I asked where the toilet was, and the owner pointed behind me.  What?  I stood up and turned around, then parted two rugs hanging from the ceiling to reveal a dilapidated door that didn’t lock.  Now, “toilet” in Spain and most other places in the world means what most Americans call the “bathroom.”  The bath “room” was smaller than a broom closet and the actual toilet was not bolted to the floor so it made a loud thunking noise when I sat down.  It was awkward, and I just had to do what I had to do even though probably everyone in the restaurant could hear it.  Where was the loud music when you needed it?

Lynn and I went our separate ways for the afternoon.  I visited the Musuem of the Sephardi aka the torture museum, which I wrote about as soon as I returned.

As I write this, the headline on the front page of the Sunday Minneapolis Star Tribune newspaper is, “Twin Cities Jewish Community Shaken by Rising Anti-Semitism.”  So while the exhibit was historical, it really wasn’t.

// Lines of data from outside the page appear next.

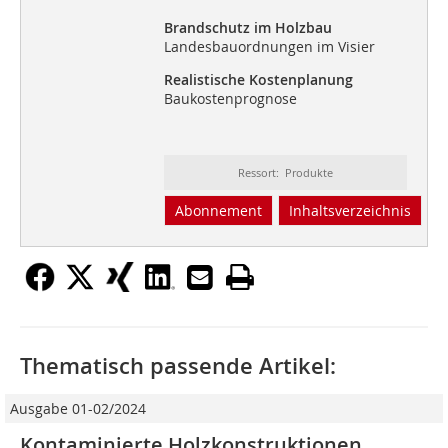
Brandschutz im Holzbau
Landesbauordnungen im Visier
Realistische Kostenplanung
Baukostenprognose
Ressort: Produkte
Abonnement
Inhaltsverzeichnis
Thematisch passende Artikel:
Ausgabe 01-02/2024
Kontaminierte Holzkonstruktionen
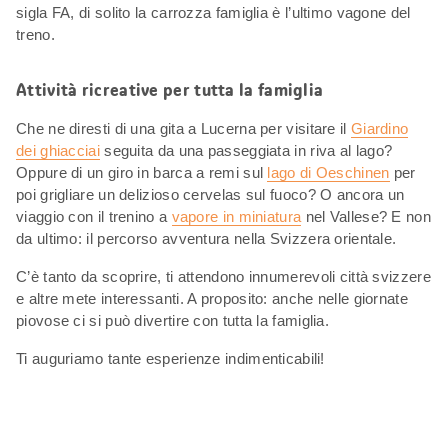
sigla FA, di solito la carrozza famiglia è l’ultimo vagone del
treno.
Attività ricreative per tutta la famiglia
Che ne diresti di una gita a Lucerna per visitare il
Giardino
dei ghiacciai
seguita da una passeggiata in riva al lago?
Oppure di un giro in barca a remi sul
lago di Oeschinen
per
poi grigliare un delizioso cervelas sul fuoco? O ancora un
viaggio con il trenino a
vapore in miniatura
nel Vallese? E non
da ultimo: il percorso avventura nella Svizzera orientale.
C’è tanto da scoprire, ti attendono innumerevoli città svizzere
e altre mete interessanti. A proposito: anche nelle giornate
piovose ci si può divertire con tutta la famiglia.
Ti auguriamo tante esperienze indimenticabili!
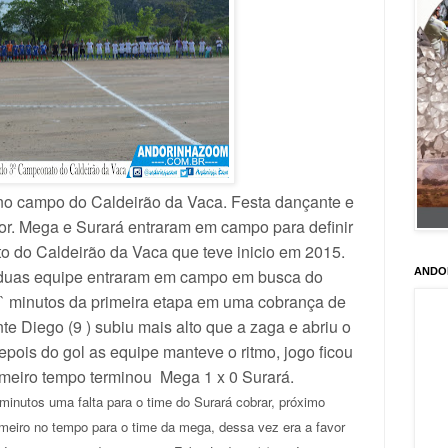
 no campo do Caldeirão da Vaca. Festa dançante e
r. Mega e Surará entraram em campo para definir
 do Caldeirão da Vaca que teve inicio em 2015.
ANDO
s duas equipe entraram em campo em busca do
11` minutos da primeira etapa em uma cobrança de
ante Diego (9 ) subiu mais alto que a zaga e abriu o
epois do gol as equipe manteve o ritmo, jogo ficou
imeiro tempo terminou Mega 1 x 0 Surará.
 minutos uma falta para o time do Surará cobrar, próximo
imeiro no tempo para o time da mega, dessa vez era a favor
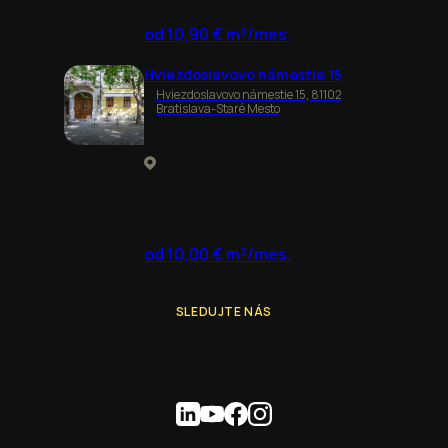
od 10,90 € m²/mes.
Hviezdoslavovo námestie 15
Hviezdoslavovo námestie 15, 81102
Bratislava-Staré Mesto
od 10,00 € m²/mes.
SLEDUJTE NÁS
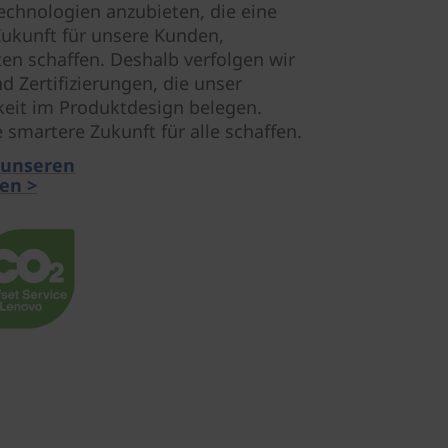
Technologien anzubieten, die eine
Zukunft für unsere Kunden,
n schaffen. Deshalb verfolgen wir
 Zertifizierungen, die unser
eit im Produktdesign belegen.
martere Zukunft für alle schaffen.
 unseren
en >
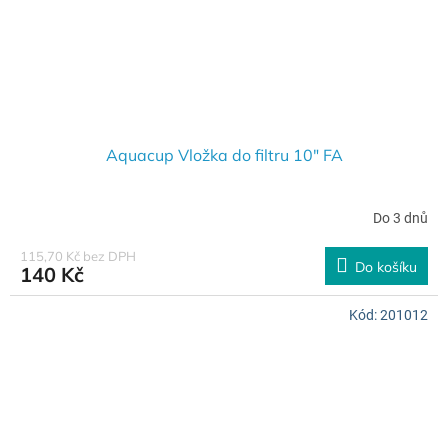
Aquacup Vložka do filtru 10" FA
Do 3 dnů
115,70 Kč bez DPH
Do košíku
140 Kč
Kód:
201012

Meanwhile, Lynn had found the tourist office and had asked about the Flamenco shows.  To my relief, she had decided she didn’t need to see one.

We tried another hole-in-the-wall restaurant for dinner.  We ordered a pizza and it was clearly a frozen one that had been microwaved.  So what?  We wolfed it down, and their cheap house red wine was fantastic.

We were the only ones in the place besides a young woman who we guessed was Chinese.  She was frantically trying to get her mobile to work.  I wondered if she was homesick.  We would have been happy to keep her company her if she had ever looked up from her phone.